Task to carry out: Please write out the listing exactly, with nothing altered.

Material shown:

□ □ □

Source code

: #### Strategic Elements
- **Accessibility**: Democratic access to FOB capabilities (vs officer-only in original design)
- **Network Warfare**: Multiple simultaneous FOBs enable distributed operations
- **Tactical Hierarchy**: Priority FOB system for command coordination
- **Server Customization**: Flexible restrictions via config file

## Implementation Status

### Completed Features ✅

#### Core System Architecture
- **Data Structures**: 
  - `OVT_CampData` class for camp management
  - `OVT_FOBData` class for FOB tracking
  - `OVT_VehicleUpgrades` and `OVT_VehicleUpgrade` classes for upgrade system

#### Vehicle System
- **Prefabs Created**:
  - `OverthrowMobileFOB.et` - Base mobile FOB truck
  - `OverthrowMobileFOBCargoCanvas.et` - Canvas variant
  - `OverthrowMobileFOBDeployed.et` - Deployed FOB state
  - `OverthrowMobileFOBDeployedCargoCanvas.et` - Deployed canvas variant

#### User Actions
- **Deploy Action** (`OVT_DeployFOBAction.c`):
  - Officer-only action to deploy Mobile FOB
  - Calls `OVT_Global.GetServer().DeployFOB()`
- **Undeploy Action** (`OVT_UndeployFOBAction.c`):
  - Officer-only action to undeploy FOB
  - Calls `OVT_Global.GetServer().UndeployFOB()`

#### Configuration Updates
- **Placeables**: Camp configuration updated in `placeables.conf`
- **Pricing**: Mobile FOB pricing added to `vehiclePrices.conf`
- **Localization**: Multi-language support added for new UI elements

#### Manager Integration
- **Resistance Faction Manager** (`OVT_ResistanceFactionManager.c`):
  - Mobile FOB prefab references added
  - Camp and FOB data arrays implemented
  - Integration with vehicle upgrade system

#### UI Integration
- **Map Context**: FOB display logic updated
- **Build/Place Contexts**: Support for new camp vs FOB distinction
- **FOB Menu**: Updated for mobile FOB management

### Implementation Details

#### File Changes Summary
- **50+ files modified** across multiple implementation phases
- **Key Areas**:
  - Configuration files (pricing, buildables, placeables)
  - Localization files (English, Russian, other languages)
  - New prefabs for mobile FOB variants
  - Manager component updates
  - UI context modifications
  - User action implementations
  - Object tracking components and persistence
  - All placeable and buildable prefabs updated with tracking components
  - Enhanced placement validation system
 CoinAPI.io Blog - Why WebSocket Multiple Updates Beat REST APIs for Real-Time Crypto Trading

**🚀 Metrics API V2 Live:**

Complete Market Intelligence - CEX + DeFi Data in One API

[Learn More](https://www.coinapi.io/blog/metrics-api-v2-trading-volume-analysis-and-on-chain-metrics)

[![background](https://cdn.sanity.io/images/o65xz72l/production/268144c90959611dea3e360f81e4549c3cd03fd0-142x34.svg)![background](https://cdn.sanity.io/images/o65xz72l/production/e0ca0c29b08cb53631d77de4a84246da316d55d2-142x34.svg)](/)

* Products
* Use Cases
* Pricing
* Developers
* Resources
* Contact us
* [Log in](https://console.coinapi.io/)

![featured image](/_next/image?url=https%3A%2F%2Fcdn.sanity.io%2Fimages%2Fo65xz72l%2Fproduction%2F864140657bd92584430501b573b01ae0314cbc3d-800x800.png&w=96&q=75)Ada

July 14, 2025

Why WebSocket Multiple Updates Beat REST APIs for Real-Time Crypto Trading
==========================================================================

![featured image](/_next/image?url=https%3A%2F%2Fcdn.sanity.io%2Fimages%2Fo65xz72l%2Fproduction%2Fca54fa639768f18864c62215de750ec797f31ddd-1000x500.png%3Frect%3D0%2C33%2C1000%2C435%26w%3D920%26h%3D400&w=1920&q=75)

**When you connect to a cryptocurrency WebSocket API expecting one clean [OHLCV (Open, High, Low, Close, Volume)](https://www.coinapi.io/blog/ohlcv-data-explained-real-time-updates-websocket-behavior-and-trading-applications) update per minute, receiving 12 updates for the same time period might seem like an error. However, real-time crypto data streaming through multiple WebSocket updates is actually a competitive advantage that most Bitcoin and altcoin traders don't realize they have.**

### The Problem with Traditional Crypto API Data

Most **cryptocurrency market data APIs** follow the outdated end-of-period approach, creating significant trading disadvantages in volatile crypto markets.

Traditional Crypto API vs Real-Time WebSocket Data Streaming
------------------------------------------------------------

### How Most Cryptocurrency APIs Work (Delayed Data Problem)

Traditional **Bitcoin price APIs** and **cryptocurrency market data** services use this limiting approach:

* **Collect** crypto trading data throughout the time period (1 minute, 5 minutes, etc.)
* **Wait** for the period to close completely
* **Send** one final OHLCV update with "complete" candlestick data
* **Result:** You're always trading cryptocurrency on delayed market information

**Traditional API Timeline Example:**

□ □ □

Expected answer:
Source code

: #### Strategic Elements
- **Accessibility**: Democratic access to FOB capabilities (vs officer-only in original design)
- **Network Warfare**: Multiple simultaneous FOBs enable distributed operations
- **Tactical Hierarchy**: Priority FOB system for command coordination
- **Server Customization**: Flexible restrictions via config file

## Implementation Status

### Completed Features ✅

#### Core System Architecture
- **Data Structures**: 
  - `OVT_CampData` class for camp management
  - `OVT_FOBData` class for FOB tracking
  - `OVT_VehicleUpgrades` and `OVT_VehicleUpgrade` classes for upgrade system

#### Vehicle System
- **Prefabs Created**:
  - `OverthrowMobileFOB.et` - Base mobile FOB truck
  - `OverthrowMobileFOBCargoCanvas.et` - Canvas variant
  - `OverthrowMobileFOBDeployed.et` - Deployed FOB state
  - `OverthrowMobileFOBDeployedCargoCanvas.et` - Deployed canvas variant

#### User Actions
- **Deploy Action** (`OVT_DeployFOBAction.c`):
  - Officer-only action to deploy Mobile FOB
  - Calls `OVT_Global.GetServer().DeployFOB()`
- **Undeploy Action** (`OVT_UndeployFOBAction.c`):
  - Officer-only action to undeploy FOB
  - Calls `OVT_Global.GetServer().UndeployFOB()`

#### Configuration Updates
- **Placeables**: Camp configuration updated in `placeables.conf`
- **Pricing**: Mobile FOB pricing added to `vehiclePrices.conf`
- **Localization**: Multi-language support added for new UI elements

#### Manager Integration
- **Resistance Faction Manager** (`OVT_ResistanceFactionManager.c`):
  - Mobile FOB prefab references added
  - Camp and FOB data arrays implemented
  - Integration with vehicle upgrade system

#### UI Integration
- **Map Context**: FOB display logic updated
- **Build/Place Contexts**: Support for new camp vs FOB distinction
- **FOB Menu**: Updated for mobile FOB management

### Implementation Details

#### File Changes Summary
- **50+ files modified** across multiple implementation phases
- **Key Areas**:
  - Configuration files (pricing, buildables, placeables)
  - Localization files (English, Russian, other languages)
  - New prefabs for mobile FOB variants
  - Manager component updates
  - UI context modifications
  - User action implementations
  - Object tracking components and persistence
  - All placeable and buildable prefabs updated with tracking components
  - Enhanced placement validation system
 CoinAPI.io Blog - Why WebSocket Multiple Updates Beat REST APIs for Real-Time Crypto Trading

**🚀 Metrics API V2 Live:**

Complete Market Intelligence - CEX + DeFi Data in One API

[Learn More](https://www.coinapi.io/blog/metrics-api-v2-trading-volume-analysis-and-on-chain-metrics)

[![background](https://cdn.sanity.io/images/o65xz72l/production/268144c90959611dea3e360f81e4549c3cd03fd0-142x34.svg)![background](https://cdn.sanity.io/images/o65xz72l/production/e0ca0c29b08cb53631d77de4a84246da316d55d2-142x34.svg)](/)

* Products
* Use Cases
* Pricing
* Developers
* Resources
* Contact us
* [Log in](https://console.coinapi.io/)

![featured image](/_next/image?url=https%3A%2F%2Fcdn.sanity.io%2Fimages%2Fo65xz72l%2Fproduction%2F864140657bd92584430501b573b01ae0314cbc3d-800x800.png&w=96&q=75)Ada

July 14, 2025

Why WebSocket Multiple Updates Beat REST APIs for Real-Time Crypto Trading
==========================================================================

![featured image](/_next/image?url=https%3A%2F%2Fcdn.sanity.io%2Fimages%2Fo65xz72l%2Fproduction%2Fca54fa639768f18864c62215de750ec797f31ddd-1000x500.png%3Frect%3D0%2C33%2C1000%2C435%26w%3D920%26h%3D400&w=1920&q=75)

**When you connect to a cryptocurrency WebSocket API expecting one clean [OHLCV (Open, High, Low, Close, Volume)](https://www.coinapi.io/blog/ohlcv-data-explained-real-time-updates-websocket-behavior-and-trading-applications) update per minute, receiving 12 updates for the same time period might seem like an error. However, real-time crypto data streaming through multiple WebSocket updates is actually a competitive advantage that most Bitcoin and altcoin traders don't realize they have.**

### The Problem with Traditional Crypto API Data

Most **cryptocurrency market data APIs** follow the outdated end-of-period approach, creating significant trading disadvantages in volatile crypto markets.

Traditional Crypto API vs Real-Time WebSocket Data Streaming
------------------------------------------------------------

### How Most Cryptocurrency APIs Work (Delayed Data Problem)

Traditional **Bitcoin price APIs** and **cryptocurrency market data** services use this limiting approach:

* **Collect** crypto trading data throughout the time period (1 minute, 5 minutes, etc.)
* **Wait** for the period to close completely
* **Send** one final OHLCV update with "complete" candlestick data
* **Result:** You're always trading cryptocurrency on delayed market information

**Traditional API Timeline Example:**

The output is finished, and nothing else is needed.